The best part of my trip home was also the worst. I was to fly back to Germany on Monday; Sunday afternoon before my flight, my grandma had a stroke. The doctors at the local hospital determined it was a stroke around 11:30 and by 12:30 she was on a helicopter to a better-equipped hospital 2 hours away. And the family immobilized just as quickly - by the time she was in the helicopter, all six cousins had convened at the hospital, spending some time with her before her dramatic flight. Arrangements were quickly made to make the trip to the hospital. Overnight bags packed, caravans arranged. Children dropped off with friends of the family, offering their well wishes and prayers before taking up the kiddos. I made the drive to the hospital in a packed van - two cousins, one cousin's wife, my mom and I, our grandpa, my cousin driving. The drive was scary - we received two phone calls from the doctor after grandma had arrived, neither promising. At the hospital it wasn't much better, as her condition deteriorated. But we were all there, for her, for grandpa, for each other. A village, fifteen in total - cousins and aunts and uncles and siblings. Around 10:30 PM the doctor came back, telling us she was to have a procedure that might kill her but that skipping the procedure would definitely kill her.
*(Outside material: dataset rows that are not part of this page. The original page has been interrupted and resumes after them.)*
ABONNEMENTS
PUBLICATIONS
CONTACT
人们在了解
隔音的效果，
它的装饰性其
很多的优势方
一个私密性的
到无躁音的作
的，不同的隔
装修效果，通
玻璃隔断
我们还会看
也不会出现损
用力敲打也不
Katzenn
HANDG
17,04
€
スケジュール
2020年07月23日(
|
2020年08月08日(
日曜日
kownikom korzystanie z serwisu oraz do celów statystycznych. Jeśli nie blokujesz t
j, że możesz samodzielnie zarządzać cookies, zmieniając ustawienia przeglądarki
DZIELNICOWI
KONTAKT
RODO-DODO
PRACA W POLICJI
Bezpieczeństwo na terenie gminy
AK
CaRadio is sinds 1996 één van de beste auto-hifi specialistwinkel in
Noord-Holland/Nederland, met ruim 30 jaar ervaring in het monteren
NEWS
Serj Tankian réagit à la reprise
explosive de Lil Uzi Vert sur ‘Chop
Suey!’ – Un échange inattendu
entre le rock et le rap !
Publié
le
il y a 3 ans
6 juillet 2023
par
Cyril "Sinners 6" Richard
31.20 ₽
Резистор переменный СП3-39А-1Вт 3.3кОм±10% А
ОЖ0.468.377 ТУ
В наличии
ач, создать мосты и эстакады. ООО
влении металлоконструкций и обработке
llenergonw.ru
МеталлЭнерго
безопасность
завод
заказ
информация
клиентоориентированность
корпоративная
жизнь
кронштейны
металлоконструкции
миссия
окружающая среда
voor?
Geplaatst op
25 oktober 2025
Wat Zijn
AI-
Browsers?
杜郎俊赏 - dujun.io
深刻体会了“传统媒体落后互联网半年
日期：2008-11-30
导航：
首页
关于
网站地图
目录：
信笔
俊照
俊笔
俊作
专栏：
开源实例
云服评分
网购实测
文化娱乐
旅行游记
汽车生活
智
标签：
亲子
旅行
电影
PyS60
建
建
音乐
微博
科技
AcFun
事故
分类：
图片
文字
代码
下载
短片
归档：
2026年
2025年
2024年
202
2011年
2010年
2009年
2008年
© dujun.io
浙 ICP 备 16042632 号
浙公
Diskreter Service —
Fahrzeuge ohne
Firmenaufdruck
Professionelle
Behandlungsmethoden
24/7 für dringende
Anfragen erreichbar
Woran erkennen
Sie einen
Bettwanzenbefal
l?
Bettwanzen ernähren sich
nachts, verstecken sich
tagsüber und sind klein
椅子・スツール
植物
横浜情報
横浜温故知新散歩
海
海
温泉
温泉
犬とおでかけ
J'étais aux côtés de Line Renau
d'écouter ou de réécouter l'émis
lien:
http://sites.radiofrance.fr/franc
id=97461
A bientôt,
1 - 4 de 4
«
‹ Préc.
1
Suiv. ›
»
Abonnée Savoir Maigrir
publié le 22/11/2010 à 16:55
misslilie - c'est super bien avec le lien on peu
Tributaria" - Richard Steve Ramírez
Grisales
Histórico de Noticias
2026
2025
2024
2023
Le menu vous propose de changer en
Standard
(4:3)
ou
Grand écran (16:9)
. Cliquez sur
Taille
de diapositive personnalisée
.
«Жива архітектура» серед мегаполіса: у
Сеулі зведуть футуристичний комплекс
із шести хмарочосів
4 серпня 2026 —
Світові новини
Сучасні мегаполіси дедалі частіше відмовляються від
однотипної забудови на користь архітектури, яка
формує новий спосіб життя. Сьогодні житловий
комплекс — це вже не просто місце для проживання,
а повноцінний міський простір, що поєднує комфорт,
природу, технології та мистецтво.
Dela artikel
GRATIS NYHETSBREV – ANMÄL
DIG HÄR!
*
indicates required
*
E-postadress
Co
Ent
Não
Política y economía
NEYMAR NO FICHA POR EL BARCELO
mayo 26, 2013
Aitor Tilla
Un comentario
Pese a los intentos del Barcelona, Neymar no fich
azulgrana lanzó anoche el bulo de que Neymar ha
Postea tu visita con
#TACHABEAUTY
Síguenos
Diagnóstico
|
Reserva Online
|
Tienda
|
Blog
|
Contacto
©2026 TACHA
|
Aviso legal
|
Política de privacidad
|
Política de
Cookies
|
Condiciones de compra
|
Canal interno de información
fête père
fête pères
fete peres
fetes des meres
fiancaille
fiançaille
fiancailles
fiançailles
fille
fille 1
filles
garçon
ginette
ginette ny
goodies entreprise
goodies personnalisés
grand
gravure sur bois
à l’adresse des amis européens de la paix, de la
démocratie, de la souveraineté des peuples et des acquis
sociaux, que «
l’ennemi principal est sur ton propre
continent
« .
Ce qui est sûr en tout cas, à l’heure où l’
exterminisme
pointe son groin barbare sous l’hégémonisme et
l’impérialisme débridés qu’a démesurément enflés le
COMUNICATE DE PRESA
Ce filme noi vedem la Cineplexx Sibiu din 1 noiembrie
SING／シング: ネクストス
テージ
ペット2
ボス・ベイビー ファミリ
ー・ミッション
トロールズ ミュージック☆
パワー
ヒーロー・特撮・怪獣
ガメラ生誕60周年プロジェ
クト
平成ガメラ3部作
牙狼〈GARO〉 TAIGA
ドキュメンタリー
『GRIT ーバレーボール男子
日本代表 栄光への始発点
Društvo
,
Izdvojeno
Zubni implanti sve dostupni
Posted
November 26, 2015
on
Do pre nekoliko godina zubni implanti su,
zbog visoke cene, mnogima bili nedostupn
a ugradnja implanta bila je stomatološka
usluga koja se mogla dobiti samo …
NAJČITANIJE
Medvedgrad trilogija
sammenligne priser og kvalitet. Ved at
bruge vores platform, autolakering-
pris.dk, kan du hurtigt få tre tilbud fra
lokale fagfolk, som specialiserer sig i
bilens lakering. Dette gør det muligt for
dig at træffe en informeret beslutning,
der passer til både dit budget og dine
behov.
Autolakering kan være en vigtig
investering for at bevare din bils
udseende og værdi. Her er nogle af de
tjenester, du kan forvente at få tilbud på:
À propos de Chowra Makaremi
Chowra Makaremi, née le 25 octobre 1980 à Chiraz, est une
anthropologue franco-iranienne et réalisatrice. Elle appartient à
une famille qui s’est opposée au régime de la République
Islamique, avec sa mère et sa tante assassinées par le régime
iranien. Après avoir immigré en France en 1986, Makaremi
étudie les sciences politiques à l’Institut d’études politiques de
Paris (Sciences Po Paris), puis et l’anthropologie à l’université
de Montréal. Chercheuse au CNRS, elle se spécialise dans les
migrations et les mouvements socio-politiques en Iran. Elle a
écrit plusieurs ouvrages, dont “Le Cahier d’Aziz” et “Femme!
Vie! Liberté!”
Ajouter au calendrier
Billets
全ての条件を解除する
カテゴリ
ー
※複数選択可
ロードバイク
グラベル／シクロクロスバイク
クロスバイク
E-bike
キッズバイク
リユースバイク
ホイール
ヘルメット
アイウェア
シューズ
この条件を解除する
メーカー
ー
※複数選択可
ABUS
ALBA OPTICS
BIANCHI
You need family for a prognosis like that. She made it through the procedure as good as could be expected. Without knowing what else to do, I said goodbye to everyone, flying out the next day. In the business lounge in Chicago, where I hung out for a few hours that Monday, I kept getting updates from my mom, knowing that if I needed to, I could rent a car and be back with my family in just a few hours. By the time I boarded my international flight, Grandma had done a 180, talking and getting some of her memory back. Over a week later, we still don't know what the long term effects will be, but she's doing so much better and improving every day.
But I'm glad that I was there, for my family, for my grandparents, for myself. But I'm also glad I got those experiences with my family. The fun of the games and campfire but also for the quick response and support shown in times of need. So sure, it was nice to be in the States for the language and the phone and the Mexican, but even more so for the people and the moments we needed each other.